Quoted passage>
*** Block opens ***
Some space reservation axioms

Any system that allows snapshots, clones etc. typically needs some space for those advanced operations. For instance, if you completely fill up a system and then want to take a snapshot, it may let you but if you modify any data then it won’t have space to store the writes and the snapshot will be invalidated and deleted – kinda pointless.

As usual, there is no magic. If you expect to be able to store multiple snapshots, the system needs space to store the data changed between snapshots, regardless of array vendor!

And, out of curiosity – how many man-made devices do you own that you max out all the time? Not leaving breathing room is a recipe for trouble for any piece of equipment.

Explanation of the NetApp data organization

For the uninitiated, here’s a hierarchical list of NetApp structures:

  1. Disks
  2. RAID groups – made of multiple disks. Default RAID is RAID-DP. The system automatically makes them, you don’t need to define them or worry about back-end balancing etc. NetApp RAID groups are typically large, 16 disks or so. RAID-DP ensures better protection than RAID10 (the math shows 163x better than RAID10 and 4,000 better than RAID5).
  3. Parity drives – drives containing extra information that can be used to rebuild data. RAID-DP uses 2 parity drives per RAID group.
  4. Spares – drives that can replace failed or failing drives (no need to wait until the drive is truly dead)
*** Block closes ***
Material provided>
*** Block opens ***
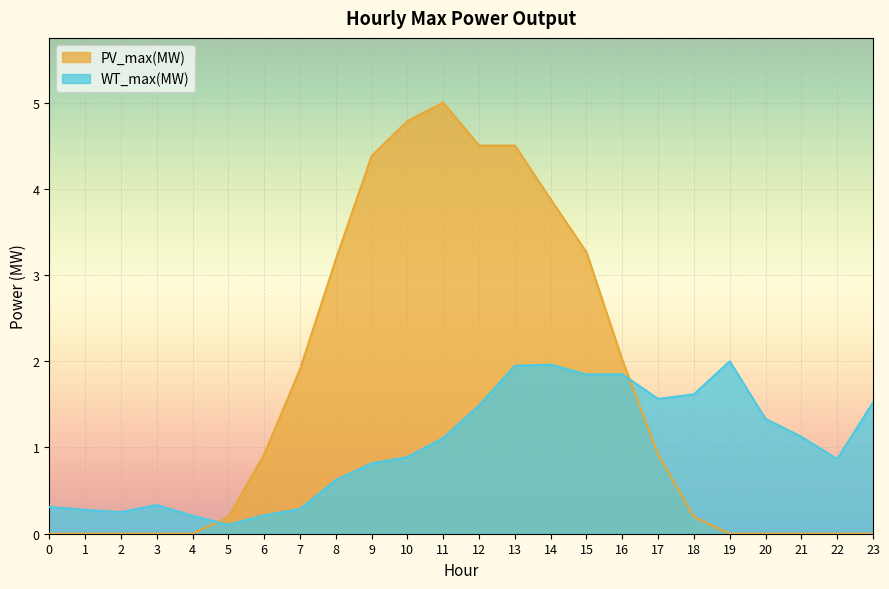

Does the chart display data point markers on the line(s)?

No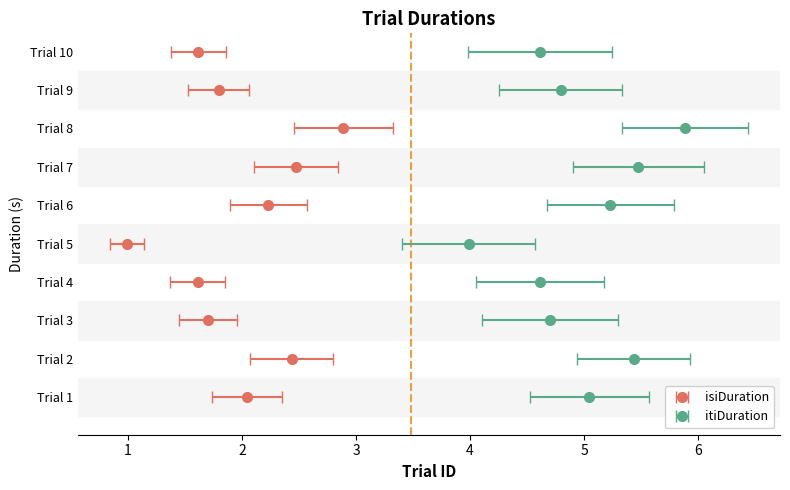

Where does the isiDuration series first go above 2?

1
*** Block closes ***
Rewrite the NetApp storage text starting at "And, out of" and ending at "is truly dead)", renaming "RAID-DP" to "double-parity RAID" everywhere it occurs. The lines above aren't needed here.

Result>
And, out of curiosity – how many man-made devices do you own that you max out all the time? Not leaving breathing room is a recipe for trouble for any piece of equipment.

Explanation of the NetApp data organization

For the uninitiated, here’s a hierarchical list of NetApp structures:

  1. Disks
  2. RAID groups – made of multiple disks. Default RAID is double-parity RAID. The system automatically makes them, you don’t need to define them or worry about back-end balancing etc. NetApp RAID groups are typically large, 16 disks or so. double-parity RAID ensures better protection than RAID10 (the math shows 163x better than RAID10 and 4,000 better than RAID5).
  3. Parity drives – drives containing extra information that can be used to rebuild data. double-parity RAID uses 2 parity drives per RAID group.
  4. Spares – drives that can replace failed or failing drives (no need to wait until the drive is truly dead)